Diversification of the Economy: A Critical Appraisal of the Gas Industry, By Ayobami Ismail Akanji
The time to repair the roof is when the sun is shining’? John F. Kennedy
Nigeria is on a threshold of history politically and most importantly economically with various dynamic economic variables been ushered into the country’s economy ardently driven by the current administration of President Muhammadu Buhari, whose resolve for a total diversification of the economy can’t be overemphasized. He passionately restated this point when the United States Secretary of Commerce Penny Pritzker led a delegation of ten American business men and women at the prompting of President Barack Obama. “It’s time to diversify our economy from oil. We have always talked about it, but never got round doing it“, Buhari declared during the meeting.
Oil is a wasting asset or resource, and with Western countries involved in research into alternative sources of energy, it is fatal illusion to depend almost entirely on oil to earn national income to finance development efforts. The fading merit of oil in the growth of the Nigerian economy since its discovery in 1956 till date poignantly highlight the imperative of an urgent diversification which is speedily needed, to advance the development of critical subsectors that are co-integrated into the economy.
For economic interest and due to the sharp decline of the mainstay of the economy (crude oil) which accounts for about 35% of GDP, 75% of government revenue and 90% of export earnings makes Nigeria a mono-economy, government is in a dire strait and needs to muster the political will to nail home the diversification of the economy which is imperative.
Nigeria is a natural resource abundant country, and the most populous OPEC member nation. Over the past fifty years, the oil subsector has grown expontially. Both production and exports increased tremendously since commercial production in 1958. For example, crude production increased from 395.7 million barrels in 1970 to 776.01 million barrels in 1998. The figure increased to 919.3 million barrels in 2006, in the same vein, crude oil exports increased from 139.5 million barrels in 1996 to 807.7 million barrels in 1979. Oil revenue increased from N166.6 million in 1970 to N1 591,675.00 million and N6, 530,430.00 million in 2000 and 2008 respectively.
The huge revenues from oil is expected to have been a game changer in terms of massive infrastructural development, poverty reduction, employment generation for millions of Nigerians, alas the reverse is the case apart from complicating macroeconomics with a mix of pervasive corruption which dominated the oil dependent economy at the expense of agriculture which was once the mainstay of the economy.

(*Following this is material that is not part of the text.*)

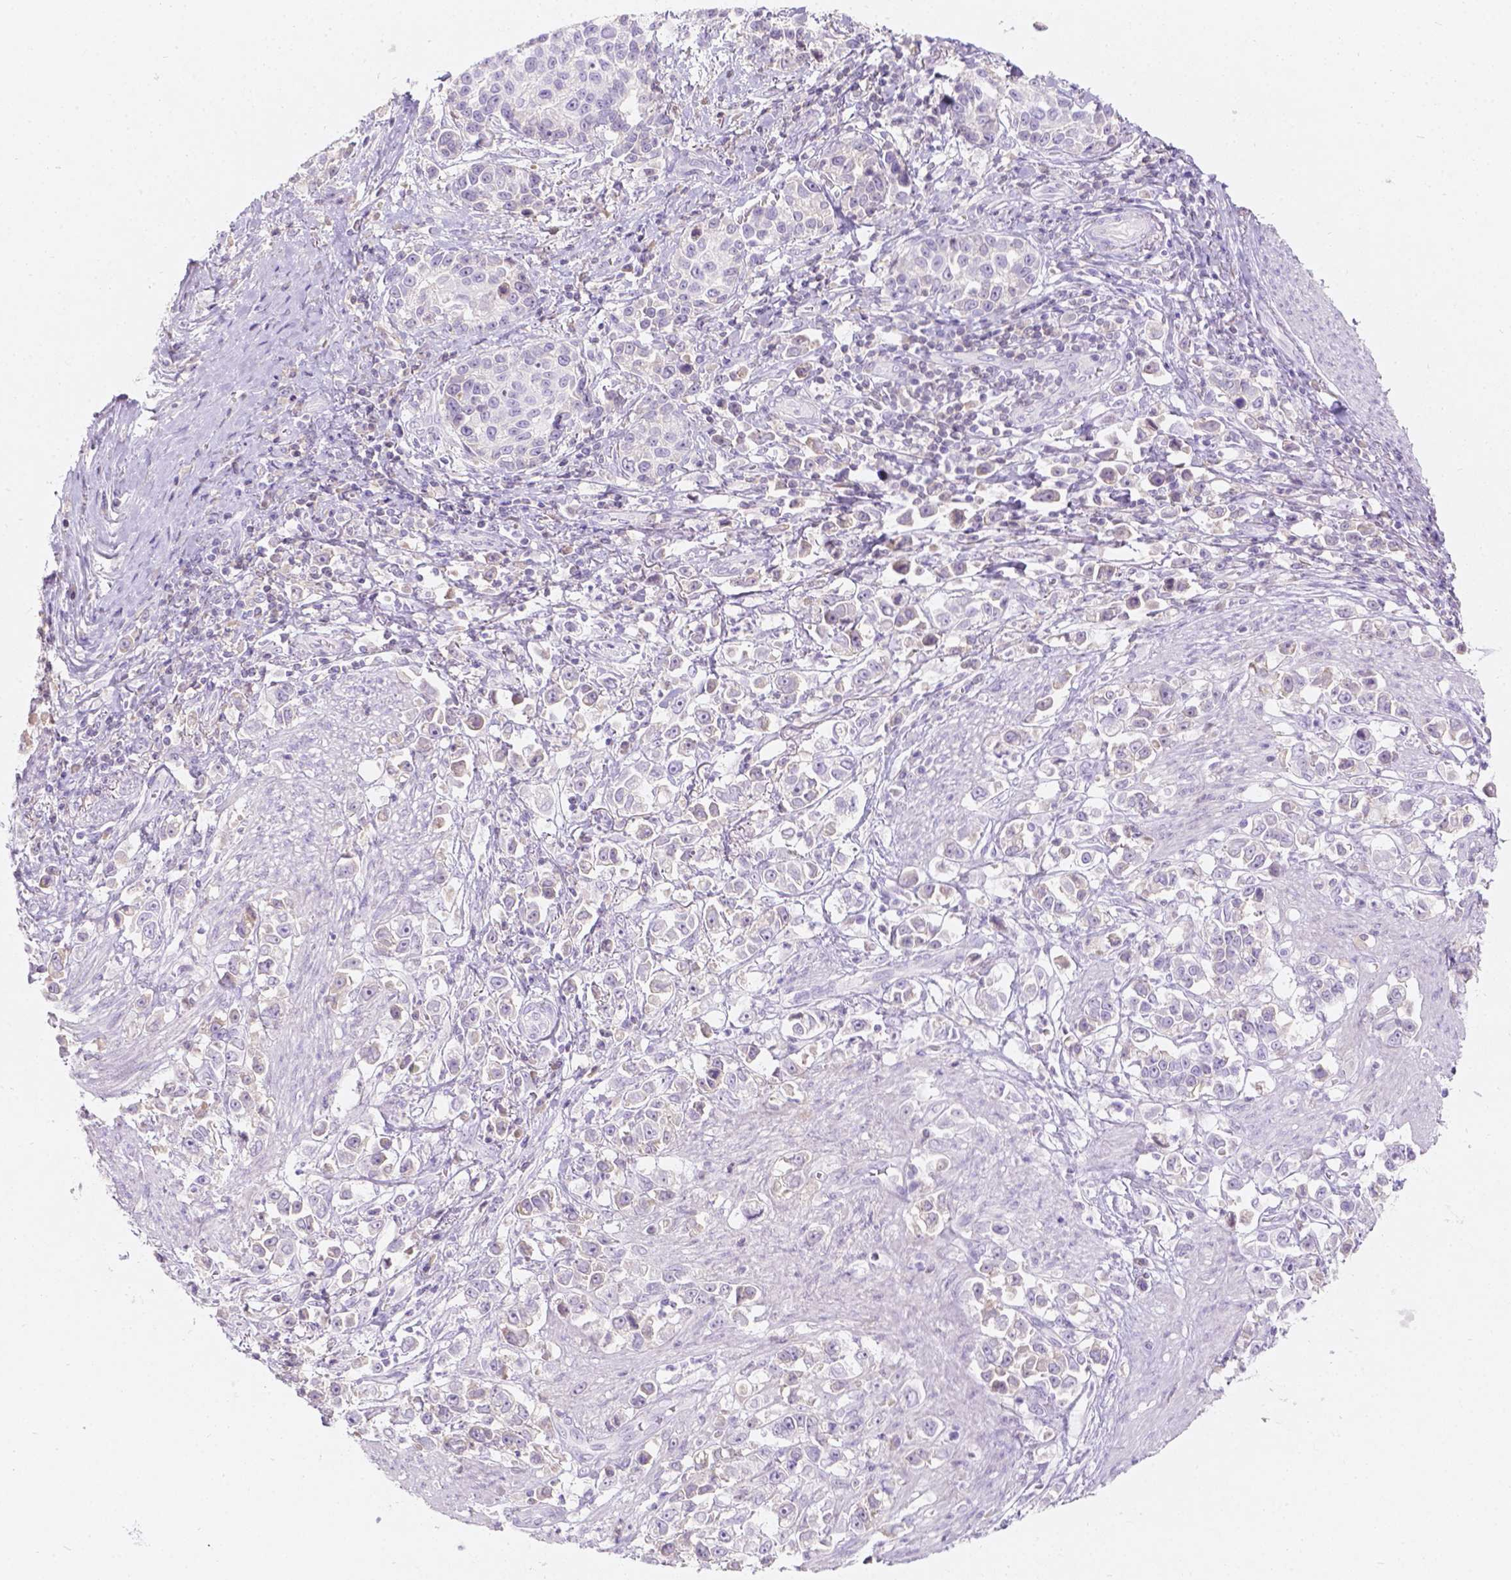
{"staining": {"intensity": "negative", "quantity": "none", "location": "none"}, "tissue": "stomach cancer", "cell_type": "Tumor cells", "image_type": "cancer", "snomed": [{"axis": "morphology", "description": "Adenocarcinoma, NOS"}, {"axis": "topography", "description": "Stomach"}], "caption": "DAB immunohistochemical staining of stomach cancer (adenocarcinoma) reveals no significant positivity in tumor cells.", "gene": "GAL3ST2", "patient": {"sex": "male", "age": 93}}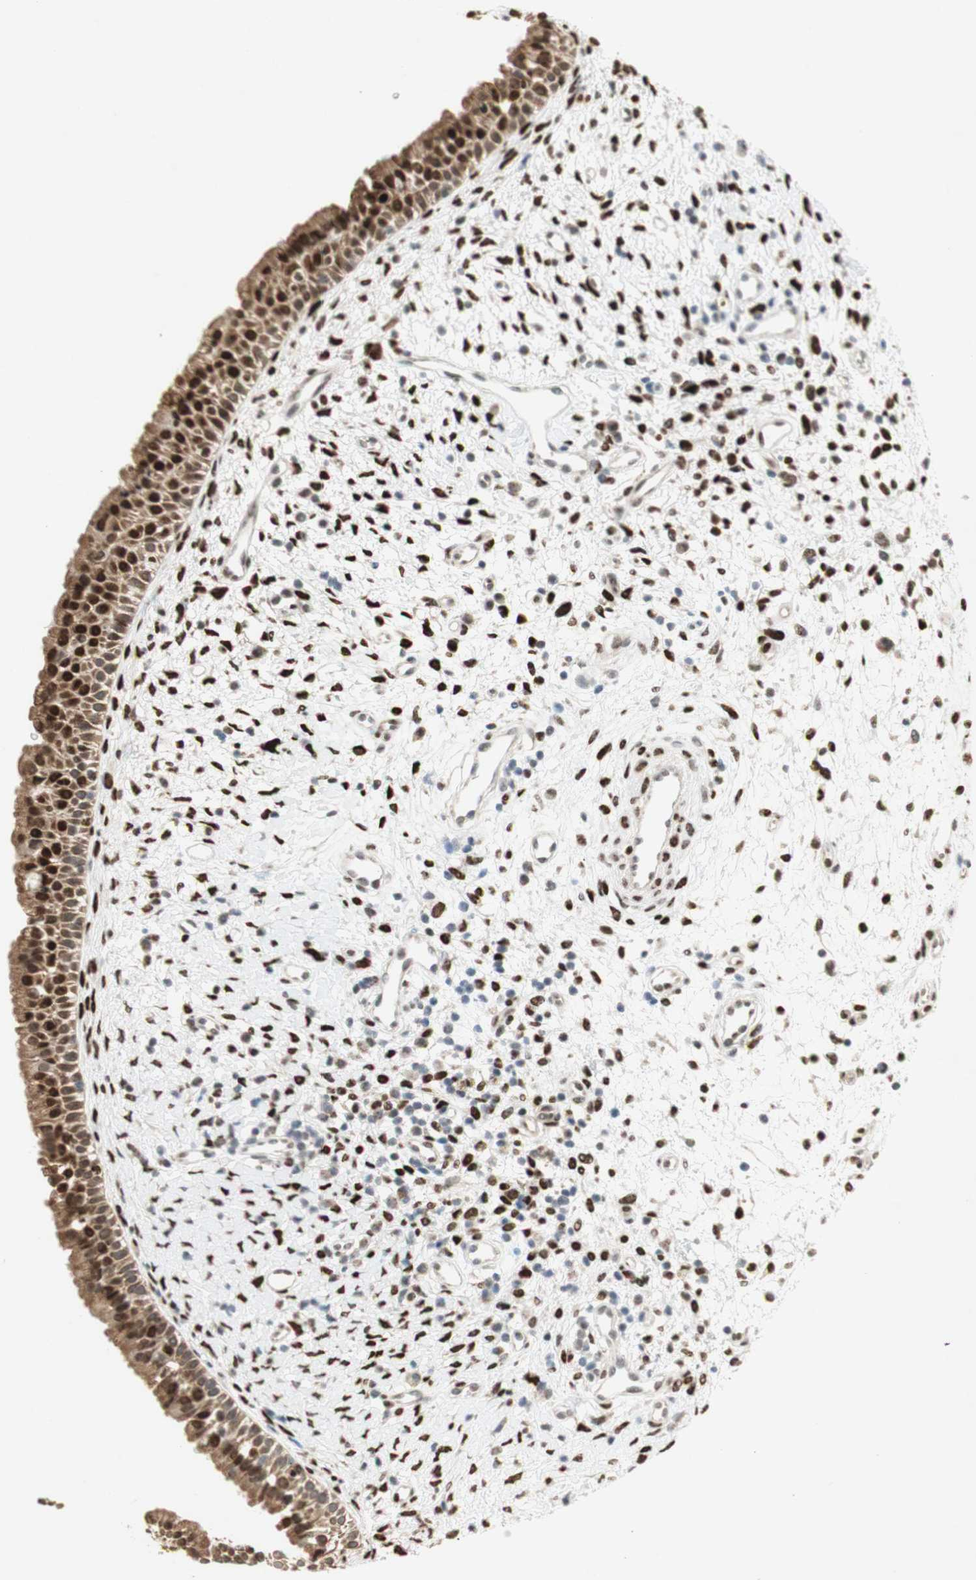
{"staining": {"intensity": "strong", "quantity": "25%-75%", "location": "cytoplasmic/membranous,nuclear"}, "tissue": "nasopharynx", "cell_type": "Respiratory epithelial cells", "image_type": "normal", "snomed": [{"axis": "morphology", "description": "Normal tissue, NOS"}, {"axis": "topography", "description": "Nasopharynx"}], "caption": "IHC micrograph of normal nasopharynx stained for a protein (brown), which shows high levels of strong cytoplasmic/membranous,nuclear expression in about 25%-75% of respiratory epithelial cells.", "gene": "DNMT3A", "patient": {"sex": "male", "age": 22}}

In hard times, ( the current situation) economic diversification is the right policy to embrace given the fact that its mostly a process in which a growing range of output is produced, majorly by diversifying activities risen from the fact that the market is relied heavily on production of primary commodities that are to price vulnerability. Nigeria currently witness a sharp decline in the price of oil the 75% plunge in crude prices to around $33 per barrel paints a clear outlook the country faces over the last 9 months with a knock-on effect on government earnings, and no hope of any recovery in the nearest future.
Moreover, sustaining the political will in implementing a robust gas policy anchored on reduction of gas flaring which historically began with the extraction of oil in the 1960s, can be consolidated by government following through with its decision to have more industries stop gas flaring, a cohesive implementation of policy lapses beyond the joint ventures whose major preference is to extract crude and make their profit.
Consequently the gas associated with crude oil is seen as a nuisance and had to be flared, it is time to religiously follow the government enacted law (Associated Gas Re-injection Act, 1979) which charges a fee of US $3.50 for every 1000 standard cubic feet of gas flared. Another major area to be harnessed in the oil and gas sector which is viable in contributing to development of the economy through provision of intermediate inputs to the rest of the economy. These intermediate inputs include crude oil, gas and liquid feed stocks, as well as oil and gas into the refining, petrochemical and energy intensive industries.
Diversification is the new buzz word in town, the present administration evidently has embarked on an aggressive economic policy geared towards revamping a battered economy with an unprecedented boldness and conviction which looks both impressive and revolutionary.
A whooping sum of N1.8 trillion has been voted for capital expenditure with 30% voted for capital project, a Social Protection Investment wherein one million artisans’ market women will be given loans, of N60, 000 each and 500,000 teaching jobs for graduates including N5000 conditional for the poorest of the poor, these are all nouvel policies in the anal of Nigeria’s socio-political and economic evolution.
President Buhari’s commitment to diversify the economy in the face of rapidly changing realities is a clarion call to a country that appears detached from these ugly realities. He is reawakening the country not to take other untapped potential resources for national wealth for granted. Driven by a clear vision and passion to arouse Nigeria out this slumber of overdependence on oil, President Buhari deserves the support of all Nigerians in this regard.
Ayobami Ismail Akanji a Political Strategist writes from Abuja.